Taking a completely different stance from allies NCP and Congress, Maharashtra Chief Minister Uddhav Thackeray backed the Citizenship Amendment Act. He stated that the law did not take away anyone’s citizenship. Speaking exclusively to Sena mouthpiece Saamana, Thackeray agreed that this was a law to provide citizenship to persecuted minorities from other countries. He also asserted that the Maha Vikas Aghadi government would not bring in a resolution in the state Assembly against the CAA. At the same time, he urged the Centre to take care of the housing and employment of the persecuted minorities.
Uddhav Thackeray remarked, “First, we will talk about the CAA. We have persecuted minorities in our neighbouring countries. In fact, they are Hindus. Pakistan and Bangladesh are Islamic countries. CAA is not a law to drive out people of the country. Amit Shah has said that this is a law to give citizenship. I agree with that. It is a law to give citizenship to the persecuted people of our neighbouring countries.”
He added, “There is no reason to pass a resolution in the Assembly that we will not implement the CAA. Because I will reiterate once again that the CAA does not contain any provision to throw out people from here. It is to assimilate the persecuted Hindus in our country. But the Centre should take up the responsibility of their shelter and employment.”
Thackeray’s big declaration on the CAA comes even as Shiv Sena adopted a different position in both Houses of the Parliament. For instance, while the Sena MPs backed the legislation in the Lok Sabha, its party MPs including Sanjay Raut refused to participate in the voting process in the Upper House of the Parliament. On the other hand, both NCP and Congress ministers in the Maha Vikas Aghadi government have made it clear that the CAA and the NRC would not be implemented in the state.

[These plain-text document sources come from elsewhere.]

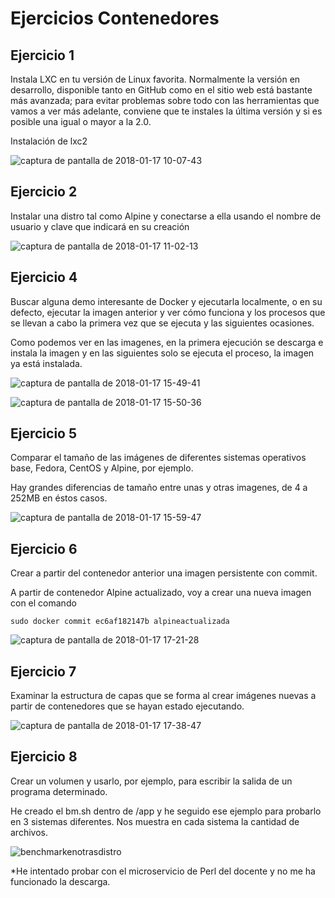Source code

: # Ejercicios Contenedores

## Ejercicio 1
Instala LXC en tu versión de Linux favorita. Normalmente la versión en desarrollo, disponible tanto en GitHub como en el sitio web está bastante más avanzada; para evitar problemas sobre todo con las herramientas que vamos a ver más adelante, conviene que te instales la última versión y si es posible una igual o mayor a la 2.0.

Instalación de lxc2 

![captura de pantalla de 2018-01-17 10-07-43](https://user-images.githubusercontent.com/6852023/35050381-f9d660ec-fba2-11e7-89a3-38119be7032b.png)

## Ejercicio 2
Instalar una distro tal como Alpine y conectarse a ella usando el nombre de usuario y clave que indicará en su creación

![captura de pantalla de 2018-01-17 11-02-13](https://user-images.githubusercontent.com/6852023/35050590-7892c556-fba3-11e7-8fb2-f16328638e15.png)

## Ejercicio 4
Buscar alguna demo interesante de Docker y ejecutarla localmente, o en su defecto, ejecutar la imagen anterior y ver cómo funciona y los procesos que se llevan a cabo la primera vez que se ejecuta y las siguientes ocasiones.

Como podemos ver en las imagenes, en la primera ejecución se descarga e instala la imagen y en las siguientes solo se ejecuta el proceso, la imagen ya está instalada.

![captura de pantalla de 2018-01-17 15-49-41](https://user-images.githubusercontent.com/6852023/35050825-ff232d0e-fba3-11e7-872a-56fb7428349f.png)

![captura de pantalla de 2018-01-17 15-50-36](https://user-images.githubusercontent.com/6852023/35050847-0cf59098-fba4-11e7-9fba-f5cfb09e3c4f.png)

## Ejercicio 5
Comparar el tamaño de las imágenes de diferentes sistemas operativos base, Fedora, CentOS y Alpine, por ejemplo.

Hay grandes diferencias de tamaño entre unas y otras imagenes, de 4 a 252MB en éstos casos.

![captura de pantalla de 2018-01-17 15-59-47](https://user-images.githubusercontent.com/6852023/35050972-6883193a-fba4-11e7-81f2-4e99af533369.png)

## Ejercicio 6
Crear a partir del contenedor anterior una imagen persistente con commit.

A partir de contenedor Alpine actualizado, voy a crear una nueva imagen con el comando

```
sudo docker commit ec6af182147b alpineactualizada
```

![captura de pantalla de 2018-01-17 17-21-28](https://user-images.githubusercontent.com/6852023/35053598-e0184c12-fbaa-11e7-828a-2e8939b20889.png)


## Ejercicio 7
Examinar la estructura de capas que se forma al crear imágenes nuevas a partir de contenedores que se hayan estado ejecutando.

![captura de pantalla de 2018-01-17 17-38-47](https://user-images.githubusercontent.com/6852023/35054652-5dae05ac-fbad-11e7-9aab-d364cdcbd28e.png)

## Ejercicio 8

Crear un volumen y usarlo, por ejemplo, para escribir la salida de un programa determinado.

He creado el bm.sh dentro de /app y he seguido ese ejemplo para probarlo en 3 sistemas diferentes. Nos muestra en cada sistema la cantidad de archivos. 

![benchmarkenotrasdistro](https://user-images.githubusercontent.com/6852023/35059500-9c9fbe46-fbbb-11e7-912b-688db38f1420.png)

*He intentado probar con el microservicio de Perl del docente y no me ha funcionado la descarga.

The CAA seeks to provide citizenship to the minority communities namely Hindus, Sikhs, Buddhists, Jains, Parsis and Christians from Afghanistan, Bangladesh and Pakistan. This will be applicable to the members of these communities having arrived in India on or before December 31, 2014. Moreover, they will not be considered as illegal migrants. Additionally, the mandatory residence period for naturalised citizenship for these communities has been reduced to five years.